(Stored data entries)
##########

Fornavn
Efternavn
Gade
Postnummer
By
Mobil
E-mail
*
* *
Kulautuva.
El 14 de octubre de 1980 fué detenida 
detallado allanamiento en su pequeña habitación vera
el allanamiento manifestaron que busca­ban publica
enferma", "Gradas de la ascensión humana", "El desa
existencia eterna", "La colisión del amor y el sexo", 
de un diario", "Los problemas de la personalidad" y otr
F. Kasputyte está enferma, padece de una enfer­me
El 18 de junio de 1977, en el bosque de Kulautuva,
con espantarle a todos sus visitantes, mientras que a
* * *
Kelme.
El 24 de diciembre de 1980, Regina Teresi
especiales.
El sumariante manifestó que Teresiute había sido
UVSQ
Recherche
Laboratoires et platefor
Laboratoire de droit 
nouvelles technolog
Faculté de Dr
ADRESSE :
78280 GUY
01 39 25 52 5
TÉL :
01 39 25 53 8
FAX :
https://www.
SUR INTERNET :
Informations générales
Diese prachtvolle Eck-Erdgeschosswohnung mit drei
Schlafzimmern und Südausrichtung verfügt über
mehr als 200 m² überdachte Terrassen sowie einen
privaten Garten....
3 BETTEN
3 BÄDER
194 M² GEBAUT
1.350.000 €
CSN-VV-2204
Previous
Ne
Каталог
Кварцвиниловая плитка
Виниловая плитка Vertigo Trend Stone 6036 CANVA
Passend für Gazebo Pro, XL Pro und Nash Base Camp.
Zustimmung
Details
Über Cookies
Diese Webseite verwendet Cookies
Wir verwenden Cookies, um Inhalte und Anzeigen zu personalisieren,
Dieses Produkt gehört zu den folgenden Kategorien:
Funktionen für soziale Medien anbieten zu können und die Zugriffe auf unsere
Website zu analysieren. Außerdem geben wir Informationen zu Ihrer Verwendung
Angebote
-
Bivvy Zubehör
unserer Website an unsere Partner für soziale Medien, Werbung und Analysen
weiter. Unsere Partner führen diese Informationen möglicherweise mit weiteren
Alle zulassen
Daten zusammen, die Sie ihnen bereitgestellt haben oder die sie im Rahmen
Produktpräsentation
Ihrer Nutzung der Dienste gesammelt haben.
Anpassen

##########

(Problem to solve): Format every line of the records above as a Markdown table with the columns "Row" and "Text". Leave out any blank lines.

(Exercise output):
| Row | Text |
|---|---|
| 1 | Fornavn |
| 2 | Efternavn |
| 3 | Gade |
| 4 | Postnummer |
| 5 | By |
| 6 | Mobil |
| 7 | E-mail |
| 8 | * |
| 9 | * * |
| 10 | Kulautuva. |
| 11 | El 14 de octubre de 1980 fué detenida  |
| 12 | detallado allanamiento en su pequeña habitación vera |
| 13 | el allanamiento manifestaron que busca­ban publica |
| 14 | enferma", "Gradas de la ascensión humana", "El desa |
| 15 | existencia eterna", "La colisión del amor y el sexo",  |
| 16 | de un diario", "Los problemas de la personalidad" y otr |
| 17 | F. Kasputyte está enferma, padece de una enfer­me |
| 18 | El 18 de junio de 1977, en el bosque de Kulautuva, |
| 19 | con espantarle a todos sus visitantes, mientras que a |
| 20 | * * * |
| 21 | Kelme. |
| 22 | El 24 de diciembre de 1980, Regina Teresi |
| 23 | especiales. |
| 24 | El sumariante manifestó que Teresiute había sido |
| 25 | UVSQ |
| 26 | Recherche |
| 27 | Laboratoires et platefor |
| 28 | Laboratoire de droit  |
| 29 | nouvelles technolog |
| 30 | Faculté de Dr |
| 31 | ADRESSE : |
| 32 | 78280 GUY |
| 33 | 01 39 25 52 5 |
| 34 | TÉL : |
| 35 | 01 39 25 53 8 |
| 36 | FAX : |
| 37 | https://www. |
| 38 | SUR INTERNET : |
| 39 | Informations générales |
| 40 | Diese prachtvolle Eck-Erdgeschosswohnung mit drei |
| 41 | Schlafzimmern und Südausrichtung verfügt über |
| 42 | mehr als 200 m² überdachte Terrassen sowie einen |
| 43 | privaten Garten.... |
| 44 | 3 BETTEN |
| 45 | 3 BÄDER |
| 46 | 194 M² GEBAUT |
| 47 | 1.350.000 € |
| 48 | CSN-VV-2204 |
| 49 | Previous |
| 50 | Ne |
| 51 | Каталог |
| 52 | Кварцвиниловая плитка |
| 53 | Виниловая плитка Vertigo Trend Stone 6036 CANVA |
| 54 | Passend für Gazebo Pro, XL Pro und Nash Base Camp. |
| 55 | Zustimmung |
| 56 | Details |
| 57 | Über Cookies |
| 58 | Diese Webseite verwendet Cookies |
| 59 | Wir verwenden Cookies, um Inhalte und Anzeigen zu personalisieren, |
| 60 | Dieses Produkt gehört zu den folgenden Kategorien: |
| 61 | Funktionen für soziale Medien anbieten zu können und die Zugriffe auf unsere |
| 62 | Website zu analysieren. Außerdem geben wir Informationen zu Ihrer Verwendung |
| 63 | Angebote |
| 64 | - |
| 65 | Bivvy Zubehör |
| 66 | unserer Website an unsere Partner für soziale Medien, Werbung und Analysen |
| 67 | weiter. Unsere Partner führen diese Informationen möglicherweise mit weiteren |
| 68 | Alle zulassen |
| 69 | Daten zusammen, die Sie ihnen bereitgestellt haben oder die sie im Rahmen |
| 70 | Produktpräsentation |
| 71 | Ihrer Nutzung der Dienste gesammelt haben. |
| 72 | Anpassen |